Alors que, dans les années 1950, on notait une défiance à l’égard des croyances, les années 1960 voient le retour de l’acceptation de ces dernières, retour qui s’accélère dans les années 1980 pour arriver depuis les années 2000 à un regain du spirituel chez les jeunes, depuis la génération Y jusqu’à la génération Z. De plus, on assiste, chez les jeunes, à une banalisation de la pratique spirituelle comme accès à l’épanouissement personnel et à l’appartenance à un groupe. Ainsi, prenons l’exemple de l’astrologie. Si le fait d’expliquer des caractéristiques et des comportements par les signes astrologiques de chacun permet de donner des codes de décryptage du monde et des relations humaines, ce type de croyance revêt également un enjeu identitaire. À travers l’astrologie, les jeunes parlent le même langage et utilisent les mêmes codes pour se comprendre et ils n’hésitent pas à le montrer, comme en témoignent les réseaux sociaux, notamment Instagram, où sont régulièrement postées des publications sur l’astrologie. Des pages dédiées existent également, et il ne s’agit pas de simplement publier sur les signes astrologiques. Ces pages s’inscrivent dans la diffusion plus large d’un way of life. Il y a, en effet, un enjeu d’appartenance à un groupe partageant une vision et un décryptage du monde selon des référentiels et cadrages communs : « les taureaux sont têtus, les relations amoureuses sont facilitées selon l’ascendant », etc. L’industrie de la mode et des accessoires s’est également saisie de cette tendance et la normalise dans le quotidien des jeunes générations. Par exemple, Dior lançait en 2018 une collection de tee-shirts et imperméables inspirée des signes du zodiaque.

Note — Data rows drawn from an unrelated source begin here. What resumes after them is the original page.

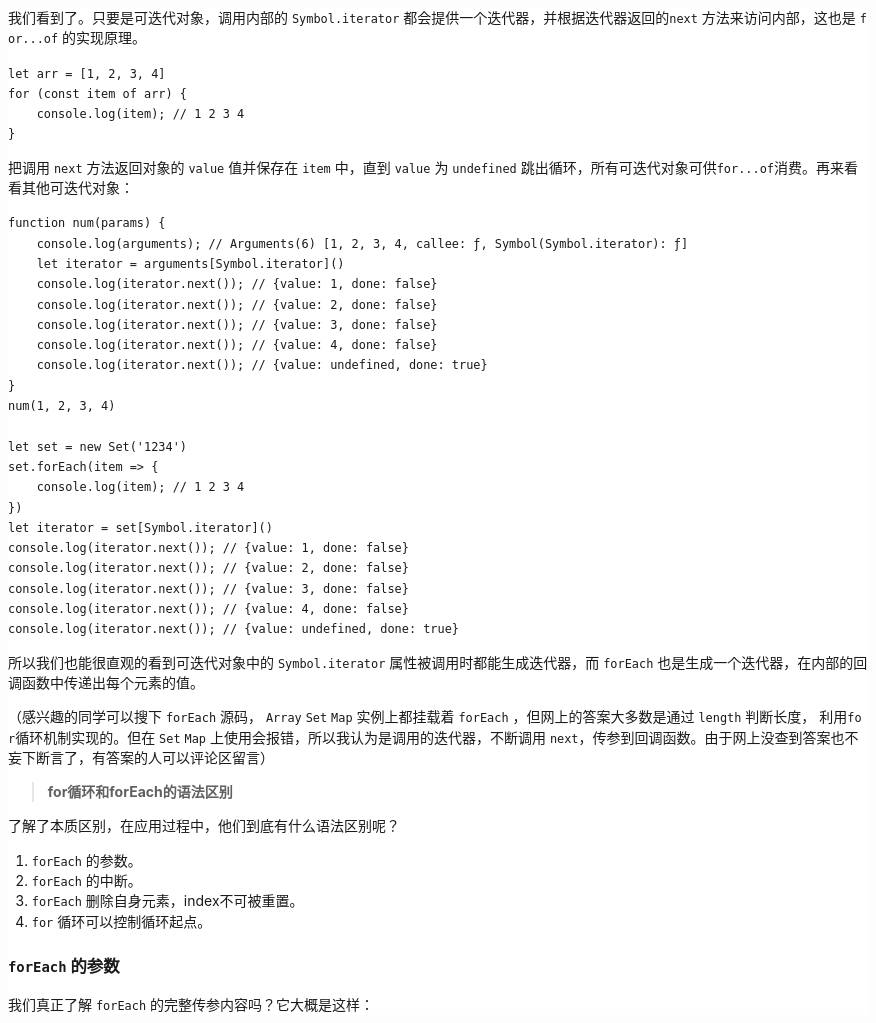 我们看到了。只要是可迭代对象，调用内部的 `Symbol.iterator` 都会提供一个迭代器，并根据迭代器返回的`next` 方法来访问内部，这也是 `for...of` 的实现原理。

```
let arr = [1, 2, 3, 4]
for (const item of arr) {
    console.log(item); // 1 2 3 4
}

```

把调用 `next` 方法返回对象的 `value` 值并保存在 `item` 中，直到 `value` 为 `undefined` 跳出循环，所有可迭代对象可供`for...of`消费。再来看看其他可迭代对象：

```
function num(params) {
    console.log(arguments); // Arguments(6) [1, 2, 3, 4, callee: ƒ, Symbol(Symbol.iterator): ƒ]
    let iterator = arguments[Symbol.iterator]()
    console.log(iterator.next()); // {value: 1, done: false}
    console.log(iterator.next()); // {value: 2, done: false}
    console.log(iterator.next()); // {value: 3, done: false}
    console.log(iterator.next()); // {value: 4, done: false}
    console.log(iterator.next()); // {value: undefined, done: true}
}
num(1, 2, 3, 4)

let set = new Set('1234')
set.forEach(item => {
    console.log(item); // 1 2 3 4
})
let iterator = set[Symbol.iterator]()
console.log(iterator.next()); // {value: 1, done: false}
console.log(iterator.next()); // {value: 2, done: false}
console.log(iterator.next()); // {value: 3, done: false}
console.log(iterator.next()); // {value: 4, done: false}
console.log(iterator.next()); // {value: undefined, done: true}

```

所以我们也能很直观的看到可迭代对象中的 `Symbol.iterator` 属性被调用时都能生成迭代器，而 `forEach` 也是生成一个迭代器，在内部的回调函数中传递出每个元素的值。

（感兴趣的同学可以搜下 `forEach` 源码， `Array` `Set` `Map` 实例上都挂载着 `forEach` ，但网上的答案大多数是通过 `length` 判断长度， 利用`for`循环机制实现的。但在 `Set` `Map` 上使用会报错，所以我认为是调用的迭代器，不断调用 `next`，传参到回调函数。由于网上没查到答案也不妄下断言了，有答案的人可以评论区留言）

> **for循环和forEach的语法区别**
> 

了解了本质区别，在应用过程中，他们到底有什么语法区别呢？

1. `forEach` 的参数。
2. `forEach` 的中断。
3. `forEach` 删除自身元素，index不可被重置。
4. `for` 循环可以控制循环起点。

### **`forEach` 的参数**

我们真正了解 `forEach` 的完整传参内容吗？它大概是这样：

Ainsi, cette étude révèle la croyance dans les parasciences comme une pratique étant assez ancrée en France, notamment chez les plus jeunes, les femmes et les antisystèmes qui se saisissent en particulier des outils fournis par ces disciplines. Ce phénomène vient contrebalancer l’idée de « l’apogée » matérialiste et scientifique des sociétés contemporaines qui aurait dû être renforcée par l’augmentation du temps de scolarisation. Si ce phénomène peut surprendre, il n’est pas isolé et revêt les mêmes caractéristiques que la diffusion des idées complotistes. Tous deux signes d’une irrationalité de la simplicité comme moyen de pallier le déficit de confiance dans les diverses institutions censées être des guides, ces deux phénomènes sont aujourd’hui confrontés à la crise liée à la Covid-19, catalyseur de ces courants de pensées. Parasciences et complotisme sont en fait mobilisés par les mêmes personnes pour atteindre les mêmes fins : la réassurance.

Source : Étude Ifop pour Femme actuelle, réalisée par questionnaire auto-administré en ligne du 10 au 12 novembre 2020 auprès d’un échantillon de 1 007 personnes, représentatif de la population résidant en France métropolitaine âgée de 18 ans et plus.